Eric Garner was choked to death despite protestations that he could not breathe following his arrest for illegally selling loose cigarettes on a Staten Island Street Corner. 9 people were killed during a bible study at the Mother Emmanuel AME Church after welcoming in their killer with open arms, and hearts filled with faith and prayer. Now add to this list of don’ts for black folk the line item of looking. Yes looking. As in with your eyes. In another word staring. It is no longer safe in these inner city or suburban streets to look.
“Why?” You Ask.
Well I’ll tell you.
Former Ohio resident John Felton was pulled over by a Dayton police officer for making direct eye contact with the officer and holding it.

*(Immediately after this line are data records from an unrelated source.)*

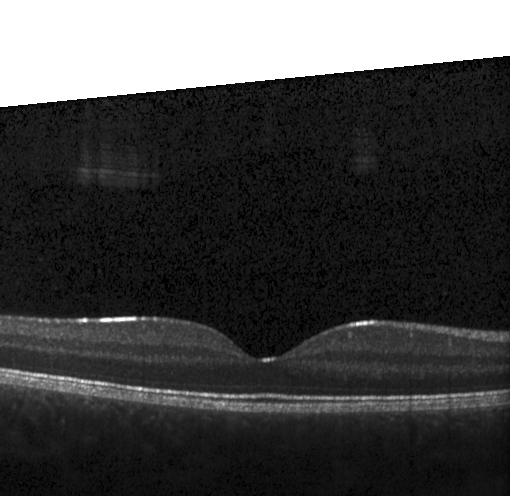

Optical coherence tomography scan · Heidelberg Spectralis OCT system · macular scan.
Diagnosis: no CNV, no DME, and no drusen.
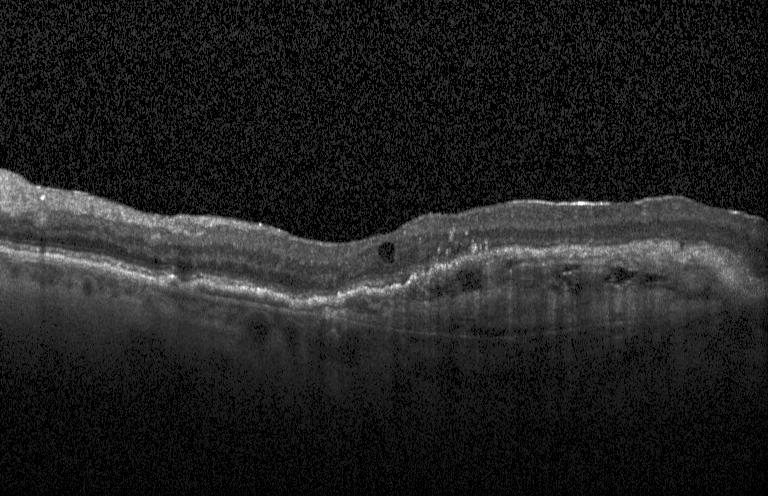
OCT B-scan showing choroidal neovascularization (CNV).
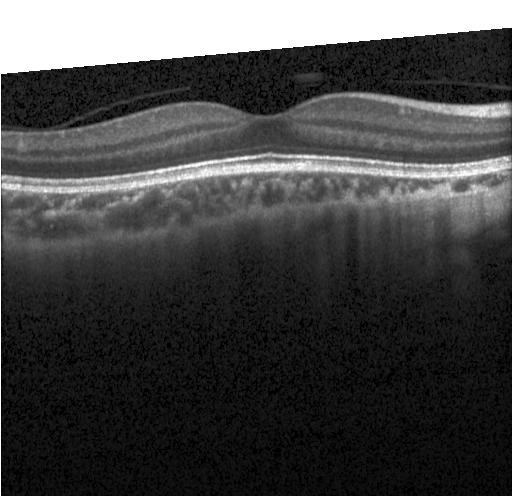
Retinal OCT B-scan
Dx: no CNV, DME, or drusen.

No bullshit. Felton says the officer tailed him and pulled him over for not signaling a turn 100 feet in advance. Sound familiar. Thankfully this exchange did not end in death. #RIPSandraBland. Instead Felton was able to take the officer to task for tailing him and for staring.
Take a look.
The stop is ridiculous. The officer’s excuse is ridiculous. And while the sensible side of me says this is ridiculous, my gut screams this is dangerous. Routine traffic stops are no longer routine. Simple disagreements are not as simple as they may seem. When race and context collide race is often judged before the context in which the situation is occuring leading to many deadly encounters.

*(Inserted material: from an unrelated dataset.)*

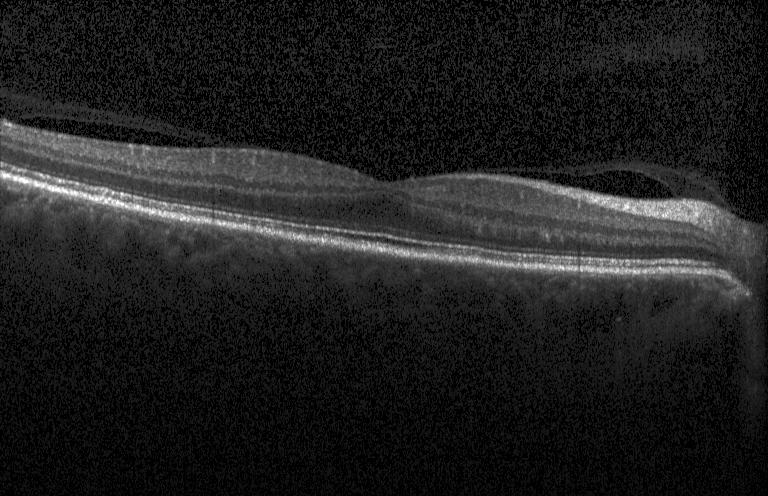
Diagnosis: no evidence of CNV, DME, or drusen.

In the aftermath of the Baltimore riots that followed outrage over Freddie Gray’s death, the Black radio station in my city began running a PSA from the Black male employees about the dos and don’ts of traffic stops and other general encounters with police. In the PSA these colleagues of mine urged men to not make sudden movements, to keep their hands visible, to be respectful and say “yes sir,” and “no sir,” and to look the officer in the eye as another sign of respect. The PSA while well-intentioned is demeaning to the self-acutalized agency of Black men, and women for that matter.

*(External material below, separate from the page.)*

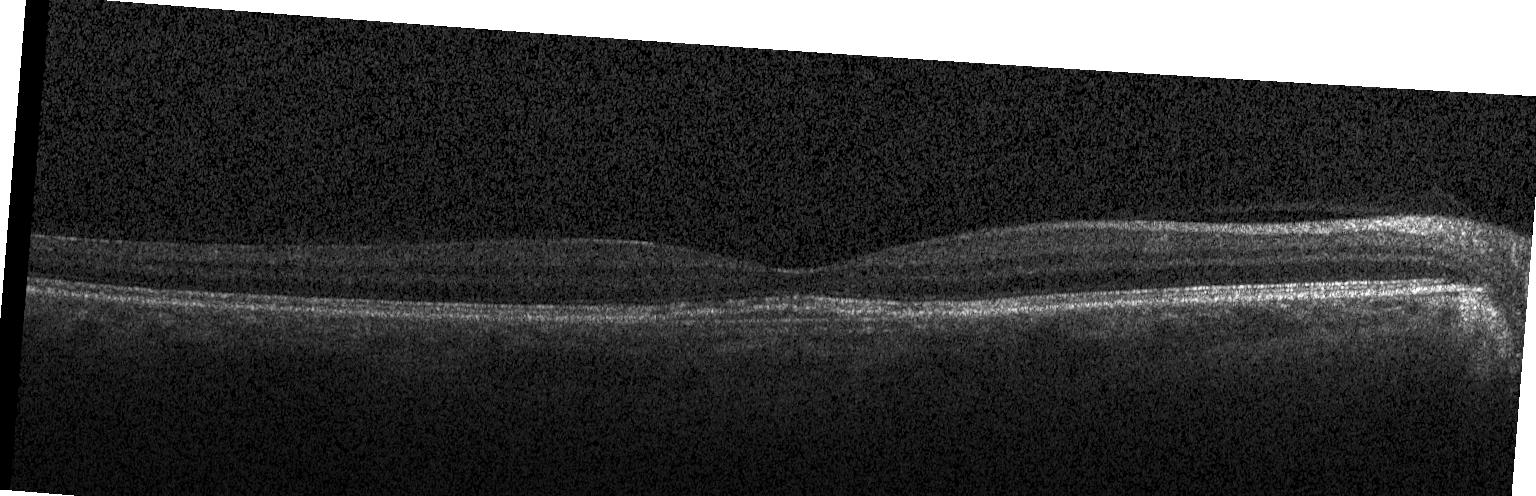
Diagnosis: choroidal neovascularization.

Let’s get one thing clear, while respect is suggested in interactions with anyone, not just police officers, it is not a mandate. We are all grown people here. Anything can be suggested by anyone but that doesn’t mean that suggestion has to be followed. However, when individuals take an oath to protect and serve their community they should do just that, and protecting and serving a community does not include following members of that said community for shits and giggles. That’s harrassment. Furthermore, if we the people followed police officers for cutting us off in traffic when they were trying to get someplace important we’d be at the very least cited or jailed and at most end up the victim of a police shooting our name hailed in hashtags. But let’s not be so extreme, if we the people asked police officers to give us the same courtesy and respect they demand, or asked them to explain their actions we’d end up cited like John Felton, arrested like Sandra Bland, or dead as another victim of a police shooting our name hailed in hashtags.
Apparently there’s no winning in this Black life. Especially when that life is taken for granted and a movement meant to bring attention to the importance of this life is coopted by privilege.
So Dear Black People, since there is no winning for losing in this world we live in, I’d like to leave you with the immortal words of Ice Cube. Fuck Tha Police. The words are as true today as they were in 1988.